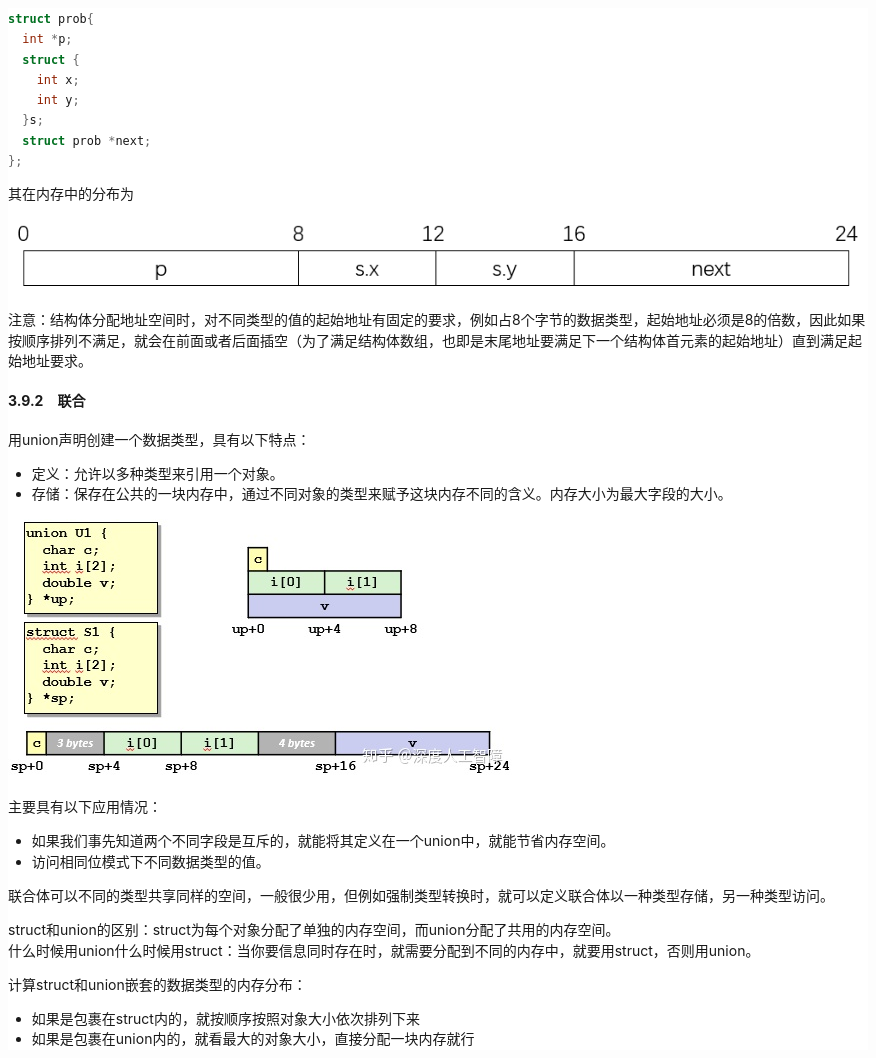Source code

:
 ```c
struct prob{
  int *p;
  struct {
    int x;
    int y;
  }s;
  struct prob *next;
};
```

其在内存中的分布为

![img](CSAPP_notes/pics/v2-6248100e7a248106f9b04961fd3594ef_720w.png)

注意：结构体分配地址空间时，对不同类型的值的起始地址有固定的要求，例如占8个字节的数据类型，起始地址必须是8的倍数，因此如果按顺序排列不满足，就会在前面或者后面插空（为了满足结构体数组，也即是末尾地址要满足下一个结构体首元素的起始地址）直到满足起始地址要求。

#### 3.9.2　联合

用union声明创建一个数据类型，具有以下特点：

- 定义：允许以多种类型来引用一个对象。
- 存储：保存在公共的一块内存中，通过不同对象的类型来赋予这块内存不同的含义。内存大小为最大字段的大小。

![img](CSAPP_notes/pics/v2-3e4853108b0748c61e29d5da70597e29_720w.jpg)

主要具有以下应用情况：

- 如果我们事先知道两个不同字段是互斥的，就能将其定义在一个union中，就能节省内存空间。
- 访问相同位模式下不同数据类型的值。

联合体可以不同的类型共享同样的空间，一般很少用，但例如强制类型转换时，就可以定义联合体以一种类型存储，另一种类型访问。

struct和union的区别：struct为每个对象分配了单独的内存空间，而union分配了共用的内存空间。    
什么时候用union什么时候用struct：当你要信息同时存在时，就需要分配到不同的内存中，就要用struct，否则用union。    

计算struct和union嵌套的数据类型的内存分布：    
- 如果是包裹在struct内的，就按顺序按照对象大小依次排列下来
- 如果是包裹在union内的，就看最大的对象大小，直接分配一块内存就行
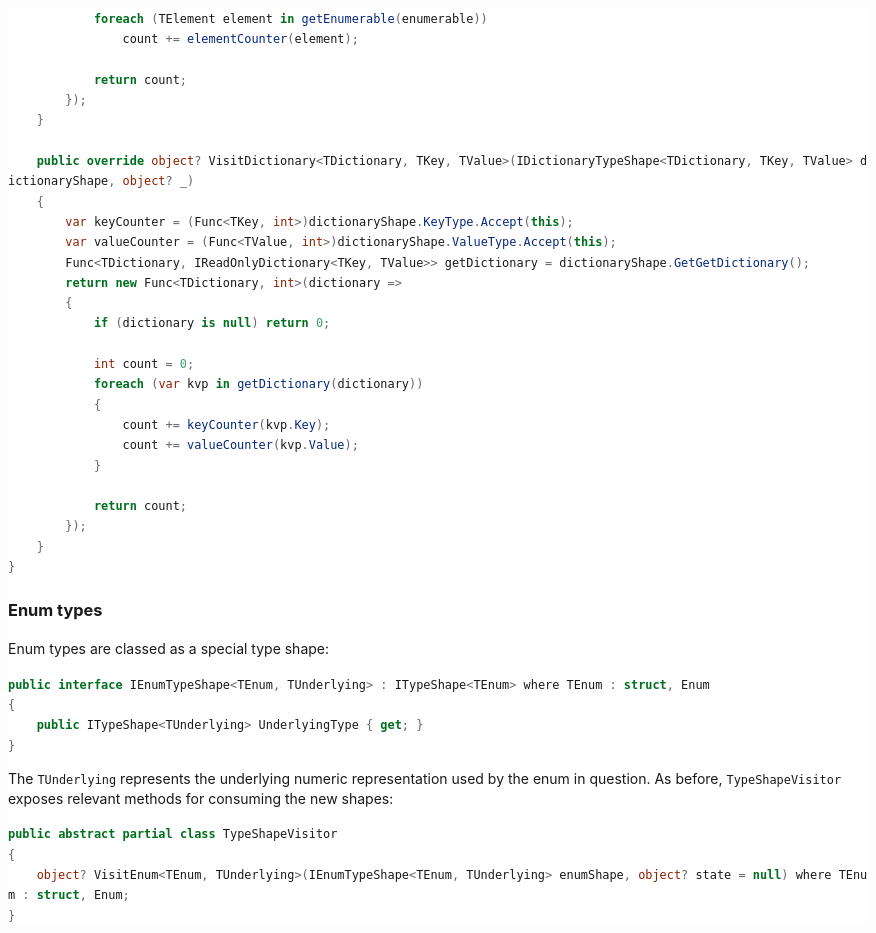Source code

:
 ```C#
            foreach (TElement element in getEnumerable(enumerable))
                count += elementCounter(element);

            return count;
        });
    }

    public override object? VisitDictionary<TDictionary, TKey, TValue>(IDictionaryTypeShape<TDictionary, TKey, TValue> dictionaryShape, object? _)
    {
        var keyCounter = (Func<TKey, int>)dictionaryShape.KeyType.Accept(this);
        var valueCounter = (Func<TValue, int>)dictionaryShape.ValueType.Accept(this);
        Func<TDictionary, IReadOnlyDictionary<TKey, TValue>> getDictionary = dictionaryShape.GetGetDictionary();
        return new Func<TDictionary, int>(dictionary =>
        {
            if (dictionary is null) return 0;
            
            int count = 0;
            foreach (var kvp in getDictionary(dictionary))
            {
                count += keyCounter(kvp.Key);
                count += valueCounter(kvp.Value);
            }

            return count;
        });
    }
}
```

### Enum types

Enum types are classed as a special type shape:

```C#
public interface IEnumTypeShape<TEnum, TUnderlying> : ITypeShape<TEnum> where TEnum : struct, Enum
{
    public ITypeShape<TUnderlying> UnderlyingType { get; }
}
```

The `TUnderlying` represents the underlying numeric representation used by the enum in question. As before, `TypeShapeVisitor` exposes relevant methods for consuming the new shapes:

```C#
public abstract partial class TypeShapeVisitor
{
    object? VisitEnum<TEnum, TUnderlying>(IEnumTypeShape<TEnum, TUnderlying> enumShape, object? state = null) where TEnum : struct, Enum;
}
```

_ _ _ _ _

◆ What is expected: Return only the lines running from the top of the data to the line that holds "- 定义：允许以多种类型来引用一个对象。". Include both of those lines, but skip the pictures.

◆ Task solution:
Source code

:
 ```c
struct prob{
  int *p;
  struct {
    int x;
    int y;
  }s;
  struct prob *next;
};
```

其在内存中的分布为

![img](CSAPP_notes/pics/v2-6248100e7a248106f9b04961fd3594ef_720w.png)

注意：结构体分配地址空间时，对不同类型的值的起始地址有固定的要求，例如占8个字节的数据类型，起始地址必须是8的倍数，因此如果按顺序排列不满足，就会在前面或者后面插空（为了满足结构体数组，也即是末尾地址要满足下一个结构体首元素的起始地址）直到满足起始地址要求。

#### 3.9.2　联合

用union声明创建一个数据类型，具有以下特点：

- 定义：允许以多种类型来引用一个对象。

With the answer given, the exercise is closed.